Assigned task 1:
Using the passage on corporate tax incidence, explain why a capital inflow needs big moves in the real exchange rate to noticeably change the current account balance.

::: Quoted passage

Should-Read: To my knowledge, the Tax Foundation has never provided an answer to Paul Krugman's critique that their "long run" takes not 10 years to arrive but 30: Paul Krugman: The Transfer Problem and Tax Incidence: "These days, what passes for policymaking in America manages to be simultaneously farcical and sinister, and the evil-clown aspects extend into the oddest places...

...The actual economics of corporate tax incidence... [has] an intersection with international economics that... isn’t being [much] appreciated in the current discussion.... [In the] equaliz[ation of] after-tax rates of return in the long run... the long run is pretty darn long... return equalization should take decades....

Harberger... a closed economy with a fixed stock of capital... a tax on profits would fall on capital, basically because the supply of capital is inelastic. The modern counterargument is that we now live in a world of internationally mobile capital.... For a small economy facing perfect capital markets, the elasticity of capital supply is infinite... so any changes in corporate tax rates must fall on other factors, i.e. labor. Most analysis of tax incidence nonetheless allocates only a small fraction of the corporate tax to labor, for three reasons. First, a lot of corporate profits are... rents on monopoly power, brand value, technological advantages.... Third... rates of return probably aren’t equalized even in the long run.... I’m fine with all that....

I think it’s also important to ask exactly how inflows of capital that equalize rates of return are supposed to happen.... Suppose the US were to cut corporate tax rates.... How would the capital stock be increased? One does not simply walk into Mordor unbolt machines in other countries from the floor and roll them into America the next week. What we’re talking about is a process in which U.S. investment exceeds U.S. savings–that is, we run current account deficits–which increases our capital stock over time.... Exporters and importers don’t know or care about S-I; they respond to signals from prices and costs. A capital inflow creates a trade deficit by driving up the real exchange rate, making your goods and services less competitive. And because markets for goods and services are still very imperfectly integrated–most of GDP isn’t tradable at all–it takes large signals, big moves in the real exchange rate, to cause significant changes in the current account balance....

::::::
::: Material supplied

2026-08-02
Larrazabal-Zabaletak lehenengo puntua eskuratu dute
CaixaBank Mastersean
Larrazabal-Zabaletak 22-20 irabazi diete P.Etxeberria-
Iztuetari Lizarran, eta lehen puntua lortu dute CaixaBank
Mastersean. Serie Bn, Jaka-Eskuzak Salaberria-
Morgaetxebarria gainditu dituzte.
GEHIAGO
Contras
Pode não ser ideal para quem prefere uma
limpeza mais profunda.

::::::
::: Material supplied

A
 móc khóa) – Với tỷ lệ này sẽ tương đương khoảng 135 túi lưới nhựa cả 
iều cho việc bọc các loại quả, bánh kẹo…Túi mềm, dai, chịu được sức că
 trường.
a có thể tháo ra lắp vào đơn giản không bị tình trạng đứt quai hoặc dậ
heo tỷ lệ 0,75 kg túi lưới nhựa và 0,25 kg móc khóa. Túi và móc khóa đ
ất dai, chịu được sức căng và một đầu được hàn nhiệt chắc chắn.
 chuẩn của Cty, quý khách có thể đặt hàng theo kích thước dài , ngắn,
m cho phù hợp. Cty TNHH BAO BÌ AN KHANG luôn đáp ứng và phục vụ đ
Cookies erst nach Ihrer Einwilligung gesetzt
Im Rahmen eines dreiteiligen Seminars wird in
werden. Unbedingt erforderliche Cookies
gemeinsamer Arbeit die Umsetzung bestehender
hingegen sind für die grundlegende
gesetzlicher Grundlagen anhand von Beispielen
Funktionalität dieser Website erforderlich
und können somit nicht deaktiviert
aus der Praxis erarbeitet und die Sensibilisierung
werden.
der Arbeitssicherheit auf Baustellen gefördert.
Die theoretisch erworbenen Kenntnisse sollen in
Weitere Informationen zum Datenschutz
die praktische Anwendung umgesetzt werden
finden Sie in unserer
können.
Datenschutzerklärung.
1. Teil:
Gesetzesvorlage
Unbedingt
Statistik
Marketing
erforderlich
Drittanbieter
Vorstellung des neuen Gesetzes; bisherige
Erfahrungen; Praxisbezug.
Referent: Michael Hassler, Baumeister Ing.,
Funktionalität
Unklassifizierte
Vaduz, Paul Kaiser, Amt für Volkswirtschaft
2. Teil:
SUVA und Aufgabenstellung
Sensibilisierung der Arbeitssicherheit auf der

::::::

Assigned task 2:
Count the lines of the entries that contain the word "được", and give only the number.

Solution 1:
Markets for goods and services are still very imperfectly integrated, and most of GDP isn't tradable at all. Exporters and importers respond only to price and cost signals. It therefore takes large signals, meaning big real exchange rate moves, to cause significant changes in the current account balance.

Solution 2:
2